→ **What this task involves**:
Rewrite the lines of all the records below as a single numbered list, leaving out any blank lines.

[Saved data entries]
++++++

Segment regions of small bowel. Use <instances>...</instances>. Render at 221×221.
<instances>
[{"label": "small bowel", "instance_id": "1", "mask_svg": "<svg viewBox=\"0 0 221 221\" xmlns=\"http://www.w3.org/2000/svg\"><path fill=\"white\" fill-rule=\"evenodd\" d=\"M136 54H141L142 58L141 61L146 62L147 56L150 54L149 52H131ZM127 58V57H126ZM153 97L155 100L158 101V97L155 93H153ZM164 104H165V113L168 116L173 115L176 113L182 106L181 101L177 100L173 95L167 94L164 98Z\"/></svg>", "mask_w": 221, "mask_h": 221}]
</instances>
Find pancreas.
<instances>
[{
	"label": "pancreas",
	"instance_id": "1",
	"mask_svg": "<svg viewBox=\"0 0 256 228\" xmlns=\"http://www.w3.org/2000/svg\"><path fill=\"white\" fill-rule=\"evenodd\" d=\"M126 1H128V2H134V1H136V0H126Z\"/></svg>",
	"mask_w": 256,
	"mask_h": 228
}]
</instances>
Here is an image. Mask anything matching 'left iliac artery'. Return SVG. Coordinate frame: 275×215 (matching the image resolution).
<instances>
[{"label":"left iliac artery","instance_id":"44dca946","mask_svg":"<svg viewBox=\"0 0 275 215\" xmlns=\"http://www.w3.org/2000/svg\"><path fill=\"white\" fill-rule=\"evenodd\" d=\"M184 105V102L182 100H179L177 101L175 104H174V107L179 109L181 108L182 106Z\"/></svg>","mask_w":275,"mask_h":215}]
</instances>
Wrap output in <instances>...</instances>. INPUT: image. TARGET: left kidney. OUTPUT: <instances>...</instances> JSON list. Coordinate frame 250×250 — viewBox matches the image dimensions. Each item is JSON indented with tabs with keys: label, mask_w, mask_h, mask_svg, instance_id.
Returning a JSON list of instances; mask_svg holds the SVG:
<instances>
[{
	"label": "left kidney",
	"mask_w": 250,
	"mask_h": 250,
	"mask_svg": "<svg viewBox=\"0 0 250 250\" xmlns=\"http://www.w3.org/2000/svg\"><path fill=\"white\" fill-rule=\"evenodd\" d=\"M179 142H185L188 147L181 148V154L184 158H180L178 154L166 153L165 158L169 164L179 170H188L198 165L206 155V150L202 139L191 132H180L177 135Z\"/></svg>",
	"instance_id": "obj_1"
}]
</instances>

++++++

→ **Exercise solution**:
1. Segment regions of small bowel. Use <instances>...</instances>. Render at 221×221.
2. <instances>
3. [{"label": "small bowel", "instance_id": "1", "mask_svg": "<svg viewBox=\"0 0 221 221\" xmlns=\"http://www.w3.org/2000/svg\"><path fill=\"white\" fill-rule=\"evenodd\" d=\"M136 54H141L142 58L141 61L146 62L147 56L150 54L149 52H131ZM127 58V57H126ZM153 97L155 100L158 101V97L155 93H153ZM164 104H165V113L168 116L173 115L176 113L182 106L181 101L177 100L173 95L167 94L164 98Z\"/></svg>", "mask_w": 221, "mask_h": 221}]
4. </instances>
5. Find pancreas.
6. <instances>
7. [{
8. 	"label": "pancreas",
9. 	"instance_id": "1",
10. 	"mask_svg": "<svg viewBox=\"0 0 256 228\" xmlns=\"http://www.w3.org/2000/svg\"><path fill=\"white\" fill-rule=\"evenodd\" d=\"M126 1H128V2H134V1H136V0H126Z\"/></svg>",
11. 	"mask_w": 256,
12. 	"mask_h": 228
13. }]
14. </instances>
15. Here is an image. Mask anything matching 'left iliac artery'. Return SVG. Coordinate frame: 275×215 (matching the image resolution).
16. <instances>
17. [{"label":"left iliac artery","instance_id":"44dca946","mask_svg":"<svg viewBox=\"0 0 275 215\" xmlns=\"http://www.w3.org/2000/svg\"><path fill=\"white\" fill-rule=\"evenodd\" d=\"M184 105V102L182 100H179L177 101L175 104H174V107L179 109L181 108L182 106Z\"/></svg>","mask_w":275,"mask_h":215}]
18. </instances>
19. Wrap output in <instances>...</instances>. INPUT: image. TARGET: left kidney. OUTPUT: <instances>...</instances> JSON list. Coordinate frame 250×250 — viewBox matches the image dimensions. Each item is JSON indented with tabs with keys: label, mask_w, mask_h, mask_svg, instance_id.
20. Returning a JSON list of instances; mask_svg holds the SVG:
21. <instances>
22. [{
23. 	"label": "left kidney",
24. 	"mask_w": 250,
25. 	"mask_h": 250,
26. 	"mask_svg": "<svg viewBox=\"0 0 250 250\" xmlns=\"http://www.w3.org/2000/svg\"><path fill=\"white\" fill-rule=\"evenodd\" d=\"M179 142H185L188 147L181 148V154L184 158H180L178 154L166 153L165 158L169 164L179 170H188L198 165L206 155V150L202 139L191 132H180L177 135Z\"/></svg>",
27. 	"instance_id": "obj_1"
28. }]
29. </instances>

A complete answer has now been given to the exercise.